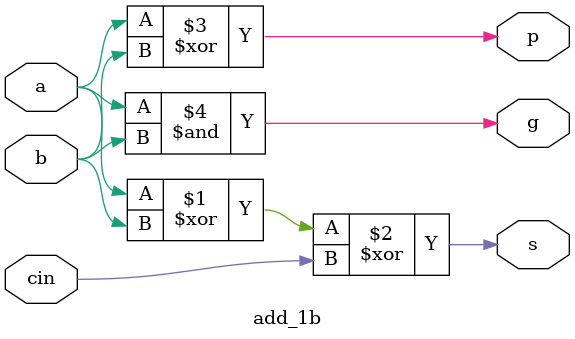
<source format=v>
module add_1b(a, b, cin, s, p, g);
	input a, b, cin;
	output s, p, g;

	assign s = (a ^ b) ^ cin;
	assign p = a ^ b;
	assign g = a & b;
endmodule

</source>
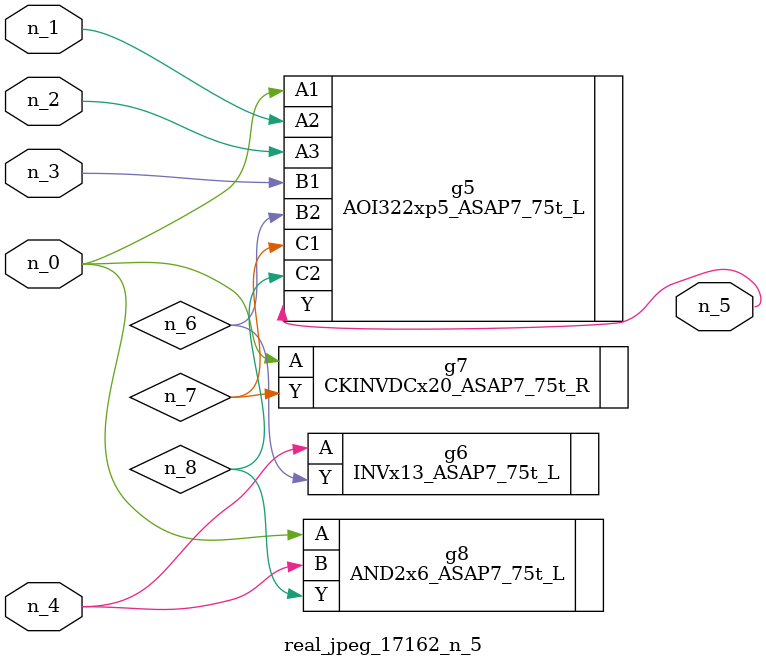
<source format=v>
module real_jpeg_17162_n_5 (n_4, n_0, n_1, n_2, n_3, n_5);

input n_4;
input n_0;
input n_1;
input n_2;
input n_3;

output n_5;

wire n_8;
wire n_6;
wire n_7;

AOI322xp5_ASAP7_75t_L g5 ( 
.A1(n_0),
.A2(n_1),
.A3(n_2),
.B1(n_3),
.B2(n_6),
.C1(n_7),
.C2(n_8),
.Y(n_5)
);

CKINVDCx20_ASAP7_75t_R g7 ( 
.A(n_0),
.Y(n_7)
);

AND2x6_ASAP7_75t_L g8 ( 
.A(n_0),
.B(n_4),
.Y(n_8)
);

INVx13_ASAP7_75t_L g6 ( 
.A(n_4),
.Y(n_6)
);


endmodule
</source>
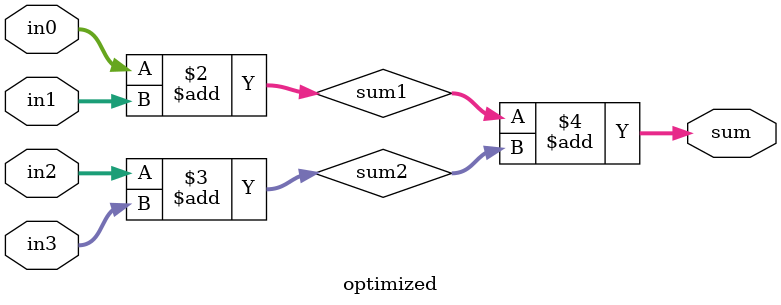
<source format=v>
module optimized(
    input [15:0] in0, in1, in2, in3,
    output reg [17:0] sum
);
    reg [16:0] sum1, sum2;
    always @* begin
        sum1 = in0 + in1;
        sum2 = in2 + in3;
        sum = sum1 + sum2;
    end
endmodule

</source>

==

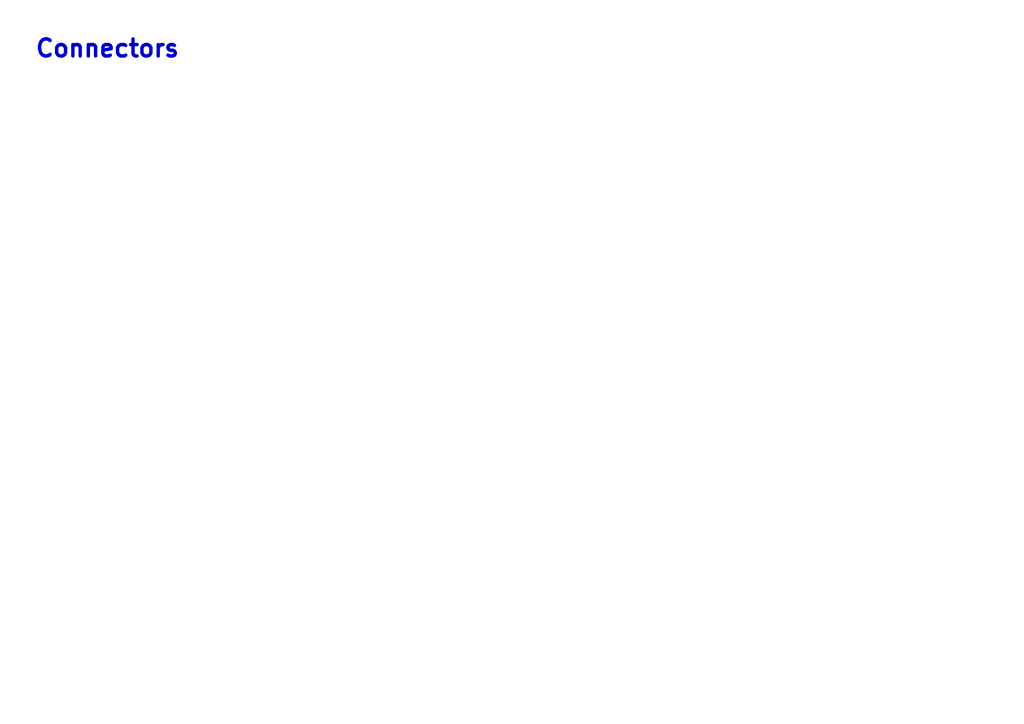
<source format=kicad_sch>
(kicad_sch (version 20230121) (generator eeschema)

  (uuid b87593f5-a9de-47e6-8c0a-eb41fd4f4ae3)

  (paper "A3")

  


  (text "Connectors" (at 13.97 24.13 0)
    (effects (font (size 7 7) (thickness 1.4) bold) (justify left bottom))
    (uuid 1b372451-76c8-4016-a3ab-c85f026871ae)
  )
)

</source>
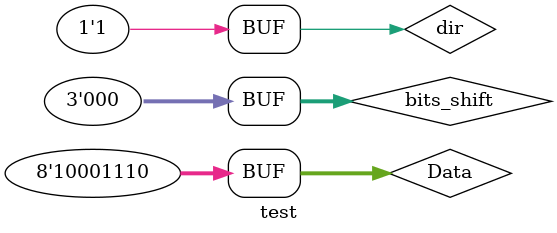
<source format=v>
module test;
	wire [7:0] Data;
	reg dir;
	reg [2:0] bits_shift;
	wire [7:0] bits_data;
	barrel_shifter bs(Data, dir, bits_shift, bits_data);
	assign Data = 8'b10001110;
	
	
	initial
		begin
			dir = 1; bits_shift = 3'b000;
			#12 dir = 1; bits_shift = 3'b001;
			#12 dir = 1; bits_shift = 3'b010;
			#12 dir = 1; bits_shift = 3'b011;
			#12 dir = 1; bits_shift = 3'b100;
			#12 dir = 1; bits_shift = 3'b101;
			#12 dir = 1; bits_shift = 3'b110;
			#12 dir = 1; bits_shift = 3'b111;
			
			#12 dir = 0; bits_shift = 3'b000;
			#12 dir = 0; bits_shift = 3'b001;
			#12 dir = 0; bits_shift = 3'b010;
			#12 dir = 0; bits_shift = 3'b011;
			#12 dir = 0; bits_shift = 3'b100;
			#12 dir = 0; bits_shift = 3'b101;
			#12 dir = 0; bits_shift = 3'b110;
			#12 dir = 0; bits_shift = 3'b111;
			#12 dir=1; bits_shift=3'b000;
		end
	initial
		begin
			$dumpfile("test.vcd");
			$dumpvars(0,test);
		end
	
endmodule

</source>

...

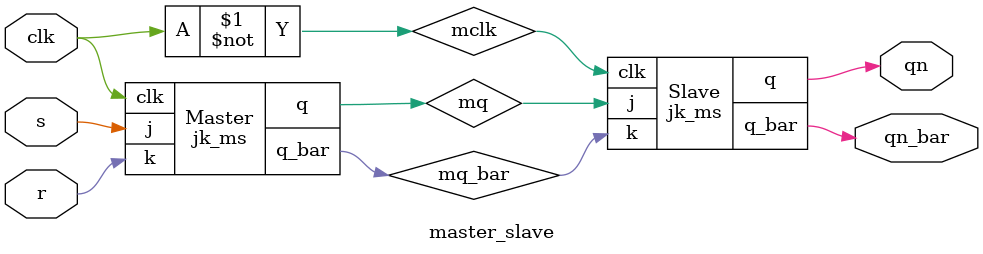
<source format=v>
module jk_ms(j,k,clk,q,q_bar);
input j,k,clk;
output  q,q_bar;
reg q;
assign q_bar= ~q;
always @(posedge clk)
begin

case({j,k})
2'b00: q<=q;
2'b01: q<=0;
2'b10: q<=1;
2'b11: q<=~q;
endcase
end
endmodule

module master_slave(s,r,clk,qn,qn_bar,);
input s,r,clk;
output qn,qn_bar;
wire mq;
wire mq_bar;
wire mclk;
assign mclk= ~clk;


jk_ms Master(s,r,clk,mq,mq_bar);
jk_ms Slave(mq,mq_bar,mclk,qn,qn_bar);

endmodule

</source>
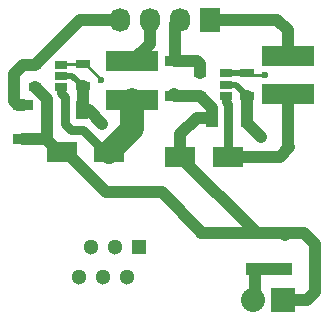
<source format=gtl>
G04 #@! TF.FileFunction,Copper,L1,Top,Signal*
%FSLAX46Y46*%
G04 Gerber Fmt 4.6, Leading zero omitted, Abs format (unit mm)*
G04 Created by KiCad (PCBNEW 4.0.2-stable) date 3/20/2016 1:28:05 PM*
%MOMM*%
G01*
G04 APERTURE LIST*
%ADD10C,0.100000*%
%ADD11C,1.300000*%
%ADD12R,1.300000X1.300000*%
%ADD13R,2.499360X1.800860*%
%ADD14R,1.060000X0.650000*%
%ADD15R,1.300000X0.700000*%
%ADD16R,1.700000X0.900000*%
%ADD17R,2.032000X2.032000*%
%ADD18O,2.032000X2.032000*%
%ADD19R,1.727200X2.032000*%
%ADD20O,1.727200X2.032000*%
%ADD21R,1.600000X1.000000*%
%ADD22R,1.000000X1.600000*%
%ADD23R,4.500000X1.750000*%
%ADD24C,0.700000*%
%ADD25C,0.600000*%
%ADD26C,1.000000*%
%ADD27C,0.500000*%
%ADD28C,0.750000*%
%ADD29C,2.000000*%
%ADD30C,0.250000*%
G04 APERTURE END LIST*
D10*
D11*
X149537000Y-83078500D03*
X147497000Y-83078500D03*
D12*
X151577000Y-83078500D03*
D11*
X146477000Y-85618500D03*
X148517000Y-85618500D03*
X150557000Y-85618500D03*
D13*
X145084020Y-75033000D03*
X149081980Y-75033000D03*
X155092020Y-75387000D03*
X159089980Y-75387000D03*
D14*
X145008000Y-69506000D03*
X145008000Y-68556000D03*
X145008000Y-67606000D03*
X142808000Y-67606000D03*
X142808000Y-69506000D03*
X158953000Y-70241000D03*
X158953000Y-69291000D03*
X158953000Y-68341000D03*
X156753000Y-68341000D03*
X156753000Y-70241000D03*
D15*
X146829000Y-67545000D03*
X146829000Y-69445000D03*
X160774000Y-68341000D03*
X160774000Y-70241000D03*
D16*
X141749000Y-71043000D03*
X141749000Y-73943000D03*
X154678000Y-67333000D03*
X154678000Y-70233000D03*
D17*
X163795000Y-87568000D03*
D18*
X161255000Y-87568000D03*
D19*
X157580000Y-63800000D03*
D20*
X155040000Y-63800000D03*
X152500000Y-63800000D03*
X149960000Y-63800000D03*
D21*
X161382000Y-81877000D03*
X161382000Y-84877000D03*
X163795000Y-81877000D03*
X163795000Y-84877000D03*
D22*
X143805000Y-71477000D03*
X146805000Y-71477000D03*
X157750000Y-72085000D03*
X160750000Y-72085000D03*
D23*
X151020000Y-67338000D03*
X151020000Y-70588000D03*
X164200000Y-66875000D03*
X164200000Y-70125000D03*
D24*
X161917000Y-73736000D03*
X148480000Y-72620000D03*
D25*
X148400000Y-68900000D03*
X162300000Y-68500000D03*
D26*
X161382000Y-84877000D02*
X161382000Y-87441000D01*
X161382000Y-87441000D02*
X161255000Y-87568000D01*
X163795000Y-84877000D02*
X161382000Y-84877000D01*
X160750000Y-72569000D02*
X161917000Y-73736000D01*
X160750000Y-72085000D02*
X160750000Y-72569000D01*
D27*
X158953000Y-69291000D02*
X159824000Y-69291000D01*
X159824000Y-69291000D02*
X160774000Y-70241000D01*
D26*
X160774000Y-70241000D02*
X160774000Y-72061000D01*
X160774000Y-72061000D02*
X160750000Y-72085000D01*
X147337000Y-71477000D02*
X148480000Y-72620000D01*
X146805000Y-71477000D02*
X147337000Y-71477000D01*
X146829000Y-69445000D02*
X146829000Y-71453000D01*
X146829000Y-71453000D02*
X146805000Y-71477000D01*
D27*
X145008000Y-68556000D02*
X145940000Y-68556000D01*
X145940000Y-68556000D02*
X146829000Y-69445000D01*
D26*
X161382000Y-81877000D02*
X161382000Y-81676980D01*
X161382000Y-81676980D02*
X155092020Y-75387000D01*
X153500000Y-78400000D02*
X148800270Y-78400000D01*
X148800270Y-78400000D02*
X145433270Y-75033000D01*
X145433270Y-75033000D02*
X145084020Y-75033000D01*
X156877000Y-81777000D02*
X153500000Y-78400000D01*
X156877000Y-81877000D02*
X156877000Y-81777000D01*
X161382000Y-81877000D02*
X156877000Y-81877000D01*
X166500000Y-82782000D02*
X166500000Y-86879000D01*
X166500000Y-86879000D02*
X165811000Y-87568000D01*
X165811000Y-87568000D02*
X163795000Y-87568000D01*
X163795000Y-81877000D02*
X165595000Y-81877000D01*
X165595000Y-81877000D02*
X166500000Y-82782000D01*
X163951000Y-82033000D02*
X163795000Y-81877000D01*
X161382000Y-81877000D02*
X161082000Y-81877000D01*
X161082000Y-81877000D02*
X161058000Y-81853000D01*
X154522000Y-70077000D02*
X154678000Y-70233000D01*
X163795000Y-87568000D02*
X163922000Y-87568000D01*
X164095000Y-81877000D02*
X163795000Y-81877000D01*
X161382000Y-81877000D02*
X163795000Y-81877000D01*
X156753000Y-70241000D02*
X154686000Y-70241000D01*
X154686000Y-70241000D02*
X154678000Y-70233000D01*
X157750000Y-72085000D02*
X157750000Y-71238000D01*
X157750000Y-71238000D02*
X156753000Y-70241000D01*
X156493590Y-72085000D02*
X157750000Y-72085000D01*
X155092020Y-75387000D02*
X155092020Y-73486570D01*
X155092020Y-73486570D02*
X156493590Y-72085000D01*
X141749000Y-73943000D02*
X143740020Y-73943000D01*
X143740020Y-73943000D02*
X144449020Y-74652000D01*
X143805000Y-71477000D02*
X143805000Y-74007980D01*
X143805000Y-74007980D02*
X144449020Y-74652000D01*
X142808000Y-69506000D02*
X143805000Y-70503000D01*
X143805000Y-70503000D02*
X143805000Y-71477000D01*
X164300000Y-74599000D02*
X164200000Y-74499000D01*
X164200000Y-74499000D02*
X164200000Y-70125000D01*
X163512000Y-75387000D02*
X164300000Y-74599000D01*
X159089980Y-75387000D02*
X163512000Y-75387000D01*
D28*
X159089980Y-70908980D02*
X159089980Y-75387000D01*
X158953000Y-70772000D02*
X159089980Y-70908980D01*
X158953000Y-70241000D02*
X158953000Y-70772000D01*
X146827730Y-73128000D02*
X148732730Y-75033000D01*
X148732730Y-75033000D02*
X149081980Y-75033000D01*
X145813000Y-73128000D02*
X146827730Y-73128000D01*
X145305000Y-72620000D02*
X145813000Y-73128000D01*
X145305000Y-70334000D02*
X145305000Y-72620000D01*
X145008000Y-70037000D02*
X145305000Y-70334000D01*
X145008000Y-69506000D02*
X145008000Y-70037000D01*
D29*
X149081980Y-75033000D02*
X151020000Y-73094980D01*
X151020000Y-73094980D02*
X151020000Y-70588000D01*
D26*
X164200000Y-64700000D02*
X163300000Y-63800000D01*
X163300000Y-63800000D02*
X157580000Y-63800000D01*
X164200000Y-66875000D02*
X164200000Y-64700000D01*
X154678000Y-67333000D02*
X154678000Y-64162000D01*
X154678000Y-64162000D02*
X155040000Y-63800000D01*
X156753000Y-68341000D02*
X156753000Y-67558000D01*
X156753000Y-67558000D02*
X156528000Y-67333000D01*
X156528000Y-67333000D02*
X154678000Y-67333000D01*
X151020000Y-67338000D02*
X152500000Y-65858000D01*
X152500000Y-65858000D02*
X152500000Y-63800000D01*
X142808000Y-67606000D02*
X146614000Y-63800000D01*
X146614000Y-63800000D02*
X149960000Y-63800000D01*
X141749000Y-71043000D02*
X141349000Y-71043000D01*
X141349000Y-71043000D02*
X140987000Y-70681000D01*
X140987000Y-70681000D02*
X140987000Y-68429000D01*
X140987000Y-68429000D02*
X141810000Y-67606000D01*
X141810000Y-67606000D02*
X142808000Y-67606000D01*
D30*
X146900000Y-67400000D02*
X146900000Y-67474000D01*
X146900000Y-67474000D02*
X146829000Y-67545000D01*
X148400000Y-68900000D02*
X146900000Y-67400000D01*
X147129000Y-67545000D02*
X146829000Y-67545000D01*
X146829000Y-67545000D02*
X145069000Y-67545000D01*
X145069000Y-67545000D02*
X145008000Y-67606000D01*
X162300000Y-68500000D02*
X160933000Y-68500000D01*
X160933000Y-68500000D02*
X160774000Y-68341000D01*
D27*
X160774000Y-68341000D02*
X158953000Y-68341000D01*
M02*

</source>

● **HOW TO COMPLETE THIS TASK**: Starting at the line that contains "X142808000Y-69506000D03*" and stopping after the line that contains "X147337000Y-71477000D01*", write out every line exactly as it appears above, and no other line.

● **SOLUTION**:
X142808000Y-69506000D03*
X158953000Y-70241000D03*
X158953000Y-69291000D03*
X158953000Y-68341000D03*
X156753000Y-68341000D03*
X156753000Y-70241000D03*
D15*
X146829000Y-67545000D03*
X146829000Y-69445000D03*
X160774000Y-68341000D03*
X160774000Y-70241000D03*
D16*
X141749000Y-71043000D03*
X141749000Y-73943000D03*
X154678000Y-67333000D03*
X154678000Y-70233000D03*
D17*
X163795000Y-87568000D03*
D18*
X161255000Y-87568000D03*
D19*
X157580000Y-63800000D03*
D20*
X155040000Y-63800000D03*
X152500000Y-63800000D03*
X149960000Y-63800000D03*
D21*
X161382000Y-81877000D03*
X161382000Y-84877000D03*
X163795000Y-81877000D03*
X163795000Y-84877000D03*
D22*
X143805000Y-71477000D03*
X146805000Y-71477000D03*
X157750000Y-72085000D03*
X160750000Y-72085000D03*
D23*
X151020000Y-67338000D03*
X151020000Y-70588000D03*
X164200000Y-66875000D03*
X164200000Y-70125000D03*
D24*
X161917000Y-73736000D03*
X148480000Y-72620000D03*
D25*
X148400000Y-68900000D03*
X162300000Y-68500000D03*
D26*
X161382000Y-84877000D02*
X161382000Y-87441000D01*
X161382000Y-87441000D02*
X161255000Y-87568000D01*
X163795000Y-84877000D02*
X161382000Y-84877000D01*
X160750000Y-72569000D02*
X161917000Y-73736000D01*
X160750000Y-72085000D02*
X160750000Y-72569000D01*
D27*
X158953000Y-69291000D02*
X159824000Y-69291000D01*
X159824000Y-69291000D02*
X160774000Y-70241000D01*
D26*
X160774000Y-70241000D02*
X160774000Y-72061000D01*
X160774000Y-72061000D02*
X160750000Y-72085000D01*
X147337000Y-71477000D02*
X148480000Y-72620000D01*
X146805000Y-71477000D02*
X147337000Y-71477000D01*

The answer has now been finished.